The next significant change at the federal level occurred in 1990 with the addition of a parental leave benefit that allowed a teacher to have an additional 10 weeks of income. In 2000, the parental benefit became 35 weeks.

Change by arbitration

Collective agreement language on maternity leaves changed with a number of arbitration rulings in the 1990s. In 1991, the case of Parcel vs. Red Deer Regional Hospital Board delivered a ruling that pregnant women were entitled to paid sick leave as with any illness and that it was discriminatory to require them to prepay for benefit premiums. This was the beginning of the Supplemental Unemployment Benefit (SUB) plan and the top-up language that is in most agreements today.

In 1996, Hutchings vs. Christ the Redeemer saw a ruling that a teacher could determine the start of the leave and the employer would have to pay the teacher for the two-week waiting period. In the 1997 case of McCaughen vs. Foothills School Division, an arbitrator ruled that the Supplemental Unemployment Benefit (SUB) plan must be calculated on the basis of 1/200 for each day the teacher would have taught if not for her medical leave.

Over the last 20 years, the bargaining process has brought about improvements to the maternity leave language within teachers’ collective agreements. Bargainers have improved upon the 17 weeks contained in the EI language with some boards having 18 weeks of paid maternity leave. Other collective agreements have managed to get paid benefits for the parental leave or a portion of it.

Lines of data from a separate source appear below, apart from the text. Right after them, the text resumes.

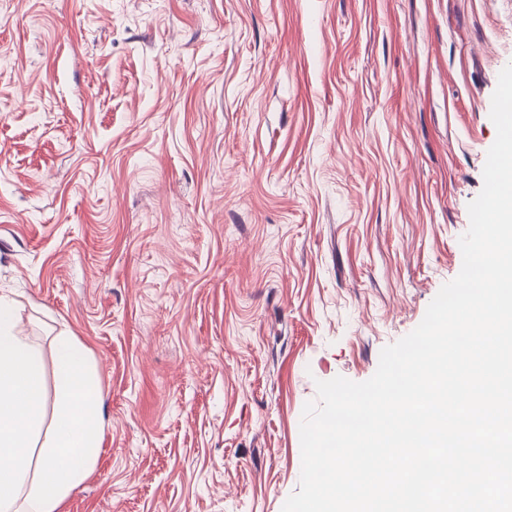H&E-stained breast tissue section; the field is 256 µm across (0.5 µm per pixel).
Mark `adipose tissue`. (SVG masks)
<instances>
[{"instance_id":"1","label":"adipose tissue","mask_w":512,"mask_h":512,"mask_svg":"<svg viewBox=\"0 0 512 512\" xmlns=\"http://www.w3.org/2000/svg\"><path fill=\"white\" fill-rule=\"evenodd\" d=\"M104 427L89 349L62 334L43 357L0 297V512H62L95 471Z\"/></svg>"}]
</instances>
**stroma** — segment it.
<instances>
[{"label":"stroma","instance_id":"stroma-1","mask_svg":"<svg viewBox=\"0 0 512 512\" xmlns=\"http://www.w3.org/2000/svg\"><path fill=\"white\" fill-rule=\"evenodd\" d=\"M512 0H0V295L85 344L64 512H282L315 383L461 270Z\"/></svg>","mask_w":512,"mask_h":512}]
</instances>
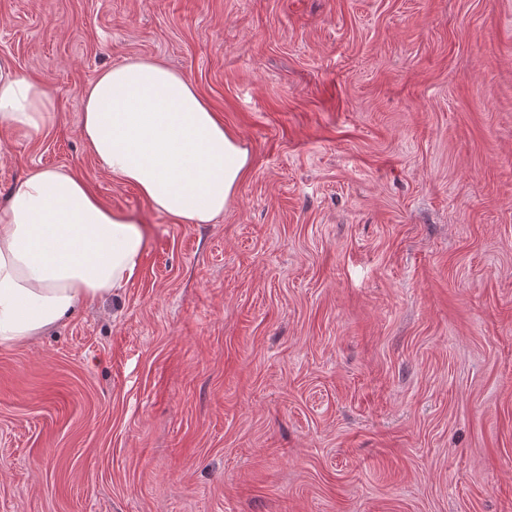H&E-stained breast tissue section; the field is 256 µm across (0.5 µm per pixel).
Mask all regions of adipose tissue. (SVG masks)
I'll list each match as a JSON object with an SVG mask.
<instances>
[{"label": "adipose tissue", "mask_w": 512, "mask_h": 512, "mask_svg": "<svg viewBox=\"0 0 512 512\" xmlns=\"http://www.w3.org/2000/svg\"><path fill=\"white\" fill-rule=\"evenodd\" d=\"M56 114L48 87L0 58V127L34 137ZM82 136L113 179L184 224L212 223L250 166L191 82L149 59L103 70L88 85ZM144 247L140 219L107 209L77 175L33 170L0 205V345L40 335L77 301L124 287Z\"/></svg>", "instance_id": "obj_1"}]
</instances>
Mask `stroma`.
Instances as JSON below:
<instances>
[{
  "instance_id": "35a3bbf8",
  "label": "stroma",
  "mask_w": 512,
  "mask_h": 512,
  "mask_svg": "<svg viewBox=\"0 0 512 512\" xmlns=\"http://www.w3.org/2000/svg\"><path fill=\"white\" fill-rule=\"evenodd\" d=\"M64 167L149 232L125 287L0 346V512H512V0H0ZM189 79L250 167L182 224L83 92Z\"/></svg>"
}]
</instances>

Currently, in 62 collective agreements in the province, there are 24 agreements with fixed plans (specifies number of guaranteed weeks and allows teachers to choose when their leave commences) and 38 agreements with health-related plans (requires a doctor’s note to take leave). In the last round of bargaining, many agreements had their SUB plans move from 95 per cent to 100 per cent of the teacher’s salary. Today, 38 of the 62 agreements are at 100 per cent whereas only 24 agreements are still at 95 per cent.

Maternity leave language in teacher collective agreements varies greatly in Alberta. As bargaining rounds continue, teachers will strive to improve clause language, parental benefits and adoption leaves.

Marg Preston is an executive staff officer in the Teacher Welfare program area of the Alberta Teachers’ Association.